MATERIAL FOR THIS TASK START

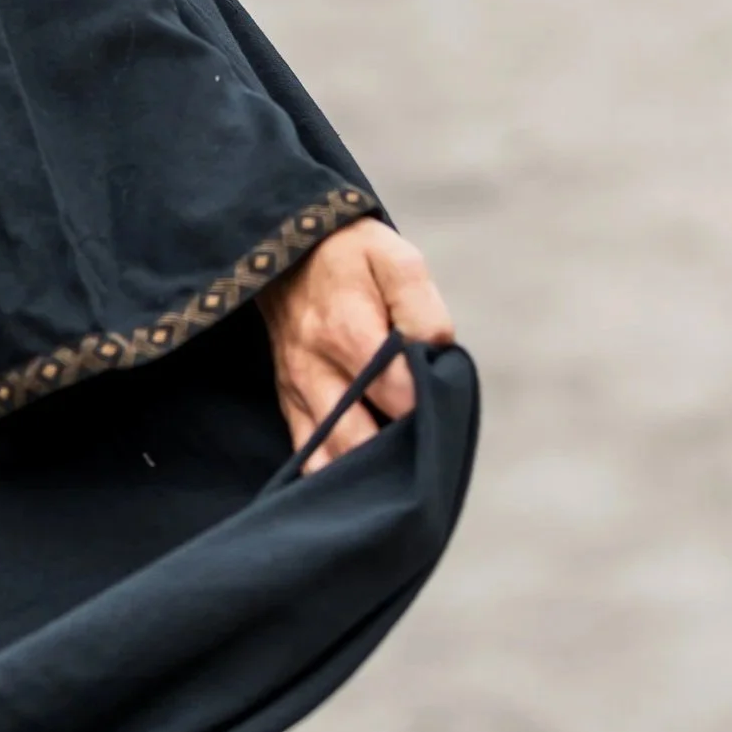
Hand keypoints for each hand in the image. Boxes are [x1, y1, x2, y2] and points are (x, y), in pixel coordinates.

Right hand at [258, 219, 453, 467]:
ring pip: (330, 455)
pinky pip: (307, 455)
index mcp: (348, 330)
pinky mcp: (289, 403)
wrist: (286, 251)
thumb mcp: (397, 259)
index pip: (397, 392)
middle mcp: (316, 369)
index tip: (444, 401)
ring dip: (365, 472)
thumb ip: (423, 307)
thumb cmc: (352, 256)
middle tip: (427, 450)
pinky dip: (333, 474)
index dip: (428, 405)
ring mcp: (298, 391)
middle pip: (360, 438)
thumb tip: (437, 353)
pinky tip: (361, 480)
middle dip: (398, 453)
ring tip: (398, 473)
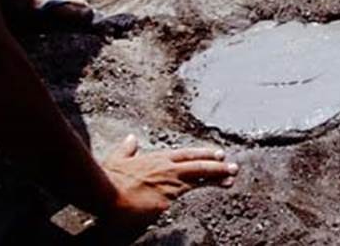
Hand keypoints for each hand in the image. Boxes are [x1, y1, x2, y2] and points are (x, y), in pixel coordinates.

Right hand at [99, 135, 237, 233]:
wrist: (105, 195)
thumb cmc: (109, 179)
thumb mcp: (117, 159)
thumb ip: (127, 149)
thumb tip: (131, 139)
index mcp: (157, 159)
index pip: (185, 154)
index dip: (202, 154)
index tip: (217, 154)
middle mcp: (167, 169)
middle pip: (198, 165)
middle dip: (217, 165)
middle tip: (233, 166)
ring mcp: (169, 184)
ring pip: (199, 179)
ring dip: (217, 177)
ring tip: (232, 178)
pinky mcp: (168, 200)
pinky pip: (186, 197)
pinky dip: (202, 191)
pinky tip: (219, 188)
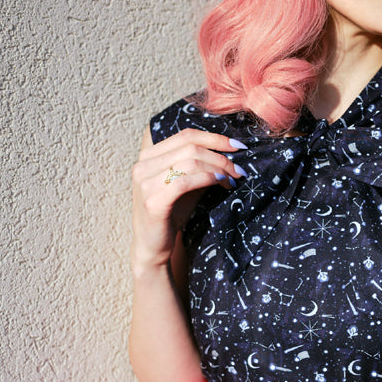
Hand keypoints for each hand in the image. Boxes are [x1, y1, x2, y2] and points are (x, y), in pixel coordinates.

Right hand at [131, 127, 244, 272]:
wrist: (153, 246)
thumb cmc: (172, 214)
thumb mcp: (187, 184)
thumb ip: (200, 166)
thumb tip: (230, 152)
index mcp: (149, 156)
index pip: (186, 135)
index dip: (215, 138)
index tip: (238, 146)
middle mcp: (142, 165)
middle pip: (190, 147)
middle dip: (220, 156)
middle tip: (239, 169)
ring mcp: (145, 182)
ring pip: (190, 162)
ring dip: (218, 168)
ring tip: (233, 179)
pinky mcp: (152, 201)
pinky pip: (185, 182)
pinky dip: (207, 179)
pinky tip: (221, 183)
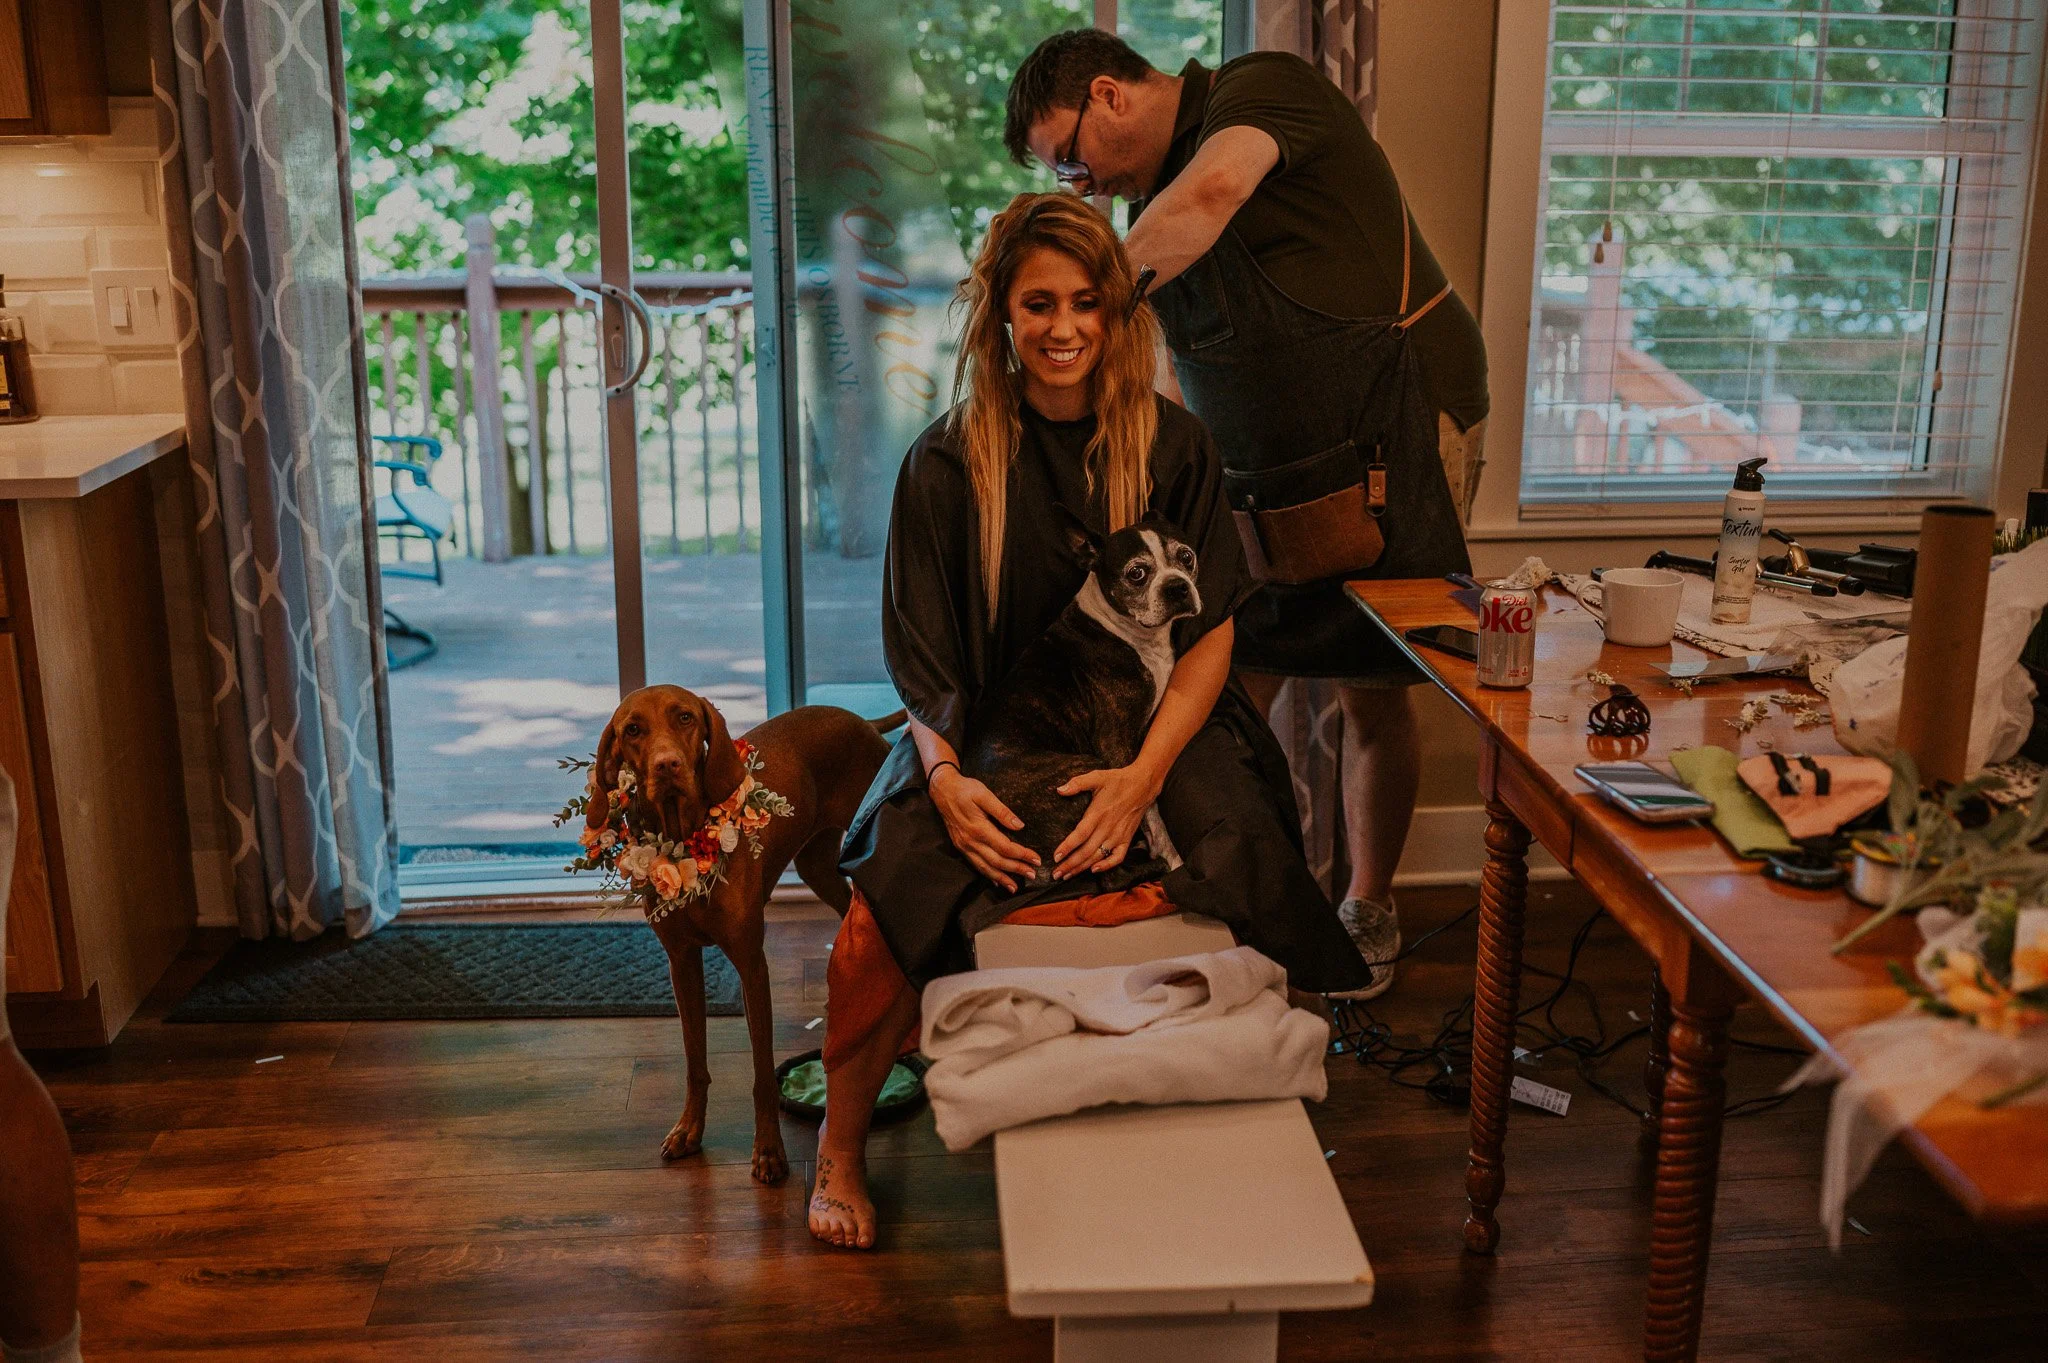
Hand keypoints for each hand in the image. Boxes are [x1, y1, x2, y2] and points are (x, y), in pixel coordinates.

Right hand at [929, 766, 1039, 892]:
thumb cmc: (965, 789)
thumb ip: (1002, 811)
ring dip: (1001, 878)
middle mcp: (971, 841)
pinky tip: (995, 881)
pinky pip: (975, 865)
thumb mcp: (984, 794)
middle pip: (997, 861)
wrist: (942, 790)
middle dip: (1016, 869)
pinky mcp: (960, 847)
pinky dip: (987, 874)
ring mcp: (964, 846)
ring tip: (1015, 887)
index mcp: (979, 828)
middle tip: (1032, 875)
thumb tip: (1019, 826)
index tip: (1036, 859)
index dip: (1022, 855)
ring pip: (985, 867)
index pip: (1005, 847)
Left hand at [1052, 763, 1163, 880]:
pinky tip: (1095, 870)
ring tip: (1068, 875)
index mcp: (1098, 814)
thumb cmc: (1118, 780)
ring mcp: (1118, 835)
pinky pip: (1117, 857)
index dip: (1067, 847)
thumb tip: (1059, 790)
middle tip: (1056, 874)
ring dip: (1082, 868)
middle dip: (1069, 864)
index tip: (1056, 857)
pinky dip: (1107, 866)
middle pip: (1086, 851)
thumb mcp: (1097, 777)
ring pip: (1098, 857)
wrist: (1143, 785)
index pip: (1080, 835)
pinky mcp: (1127, 839)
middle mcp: (1107, 828)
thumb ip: (1077, 783)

MATERIAL FOR THIS TASK END

For the lines above, output exactly those from the line containing "index tip: (1036, 859)" through the line containing "ring pip: (1098, 857)", and skip the others.

### EXERCISE RESPONSE
index tip: (1036, 859)
index dip: (1022, 855)
ring pip: (985, 867)
index pip: (1005, 847)
Left hand at [1052, 763, 1163, 880]:
pinky tip: (1095, 870)
ring tip: (1068, 875)
index mcp: (1098, 814)
thumb cmc: (1118, 780)
ring mcp: (1118, 835)
pinky pip: (1117, 857)
index dip: (1067, 847)
thumb tip: (1059, 790)
middle tip: (1056, 874)
ring dip: (1082, 868)
middle dip: (1069, 864)
index tip: (1056, 857)
pinky dip: (1107, 866)
middle pip: (1086, 851)
thumb mcp: (1097, 777)
ring pip: (1098, 857)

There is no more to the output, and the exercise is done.